Experts are hoping that the molten rock will come to a stop before it further damages an area that has been evacuated three times already

A drone image of the neighborhood of La Laguna in La Palma on November 29.

The volcano on La Palma, in Spain’s Canary Islands, is once again posing a threat to a neighborhood that has already been evacuated on three different occasions since the eruption began on September 19.

There are around 1,200 registered residents in La Laguna, which is part of the municipality of Los Llanos de Aridane on the western side of the island, where a volcanic eruption has been taking place for 73 days now with no signs of letting up.

One of the two new eruptive vents detected last weekend on the volcano’s northeast side is spewing lava that is now flowing in an east-west direction and affecting previously spared forests and cropland, said María José Blanco, the scientific spokesperson for the team of experts monitoring the eruption, the Volcano Risk Prevention Plan of the Canary Islands (Pevolca).

The volcano’s eruptive activity has now moved from the main cone to this new secondary one, said Itahiza Domínguez, a seismologist with the National Geographic Institute (IGN), in a message on Twitter.

Although Blanco said that lava emission has been “notably reduced” in recent hours, one of the channels of molten rock is moving over and past existing lava layers and could potentially reach La Laguna, which is located just 1.5 kilometers away.

Pevolca technical director Miguel Ángel Morcuende said that experts hope this new lava tongue will either “climb” on top of existing layers or come to a halt altogether. “This seems like the most reasonable outcome, considering the amount of solid matter it has picked up in its path.” The fact that the eruptive vent is producing less lava than in previous days is also a positive factor because “these lava flows need a lot of push from behind.”

More earthquakes

Nearly 100 tremors were recorded by the IGN in the early hours of Monday and up to 2.40pm, making it the day with the most seismic activity since November 17. A magnitude-5 quake was detected at a depth of 35 kilometers, the second strongest one since the tremor of November 19, which measured 5.1 on the Richter scale.

The spike in seismic activity began on Sunday, when there were 136 quakes.
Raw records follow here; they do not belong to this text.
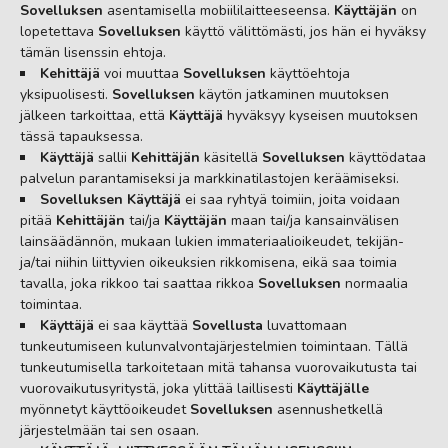
Sovelluksen
asentamisella mobiililaitteeseensa.
Käyttäjän
on
lopetettava
Sovelluksen
käyttö välittömästi, jos hän ei hyväksy
tämän lisenssin ehtoja.
Kehittäjä
voi muuttaa
Sovelluksen
käyttöehtoja
yksipuolisesti.
Sovelluksen
käytön jatkaminen muutoksen
jälkeen tarkoittaa, että
Käyttäjä
hyväksyy kyseisen muutoksen
tässä tapauksessa.
Käyttäjä
sallii
Kehittäjän
käsitellä
Sovelluksen
käyttödataa
palvelun parantamiseksi ja markkinatilastojen keräämiseksi.
Sovelluksen Käyttäjä
ei saa ryhtyä toimiin, joita voidaan
pitää
Kehittäjän
tai/ja
Käyttäjän
maan tai/ja kansainvälisen
lainsäädännön, mukaan lukien immateriaalioikeudet, tekijän-
ja/tai niihin liittyvien oikeuksien rikkomisena, eikä saa toimia
tavalla, joka rikkoo tai saattaa rikkoa
Sovelluksen
normaalia
toimintaa.
Käyttäjä
ei saa käyttää
Sovellusta
luvattomaan
tunkeutumiseen kulunvalvontajärjestelmien toimintaan. Tällä
tunkeutumisella tarkoitetaan mitä tahansa vuorovaikutusta tai
vuorovaikutusyritystä, joka ylittää laillisesti
Käyttäjälle
myönnetyt käyttöoikeudet
Sovelluksen
asennushetkellä
järjestelmään tai sen osaan.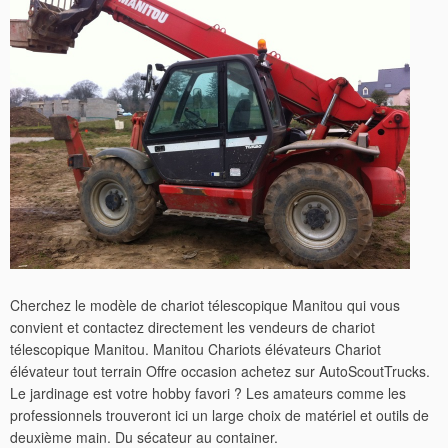
Cherchez le modèle de chariot télescopique Manitou qui vous
convient et contactez directement les vendeurs de chariot
télescopique Manitou. Manitou Chariots élévateurs Chariot
élévateur tout terrain Offre occasion achetez sur AutoScoutTrucks.
Le jardinage est votre hobby favori ? Les amateurs comme les
professionnels trouveront ici un large choix de matériel et outils de
deuxième main. Du sécateur au container.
Earthquakes are one of the indicators used by scientists to estimate how long an eruption might last, along with sulfur dioxide emissions (SO₂) and vibrations caused by the flow of gas and magma, both of which have been showing higher values in recent days. Experts now believe that the volcanic activity that began on September 19 has a good chance of becoming La Palma’s longest eruption in 500 years.

The ongoing eruption, which is taking place on the western face of a mountain range that cuts down the middle of La Palma, will also go down in the history books as the one that caused the most damage on an island with a registered population of around 82,000. So far the lava has covered more than 1,000 hectares of land, and local property records show that the molten rock has destroyed nearly 1,500 buildings, most of them residential. Around 7,000 evacuated people are still unable to go home, and 500 of them have required emergency housing assistance from the regional government.

Residents have also been struggling with airport closures and difficulty traveling to other islands on essential business, partly due to a large influx of “volcano tourists” to this archipelago located off the northwestern coast of Africa.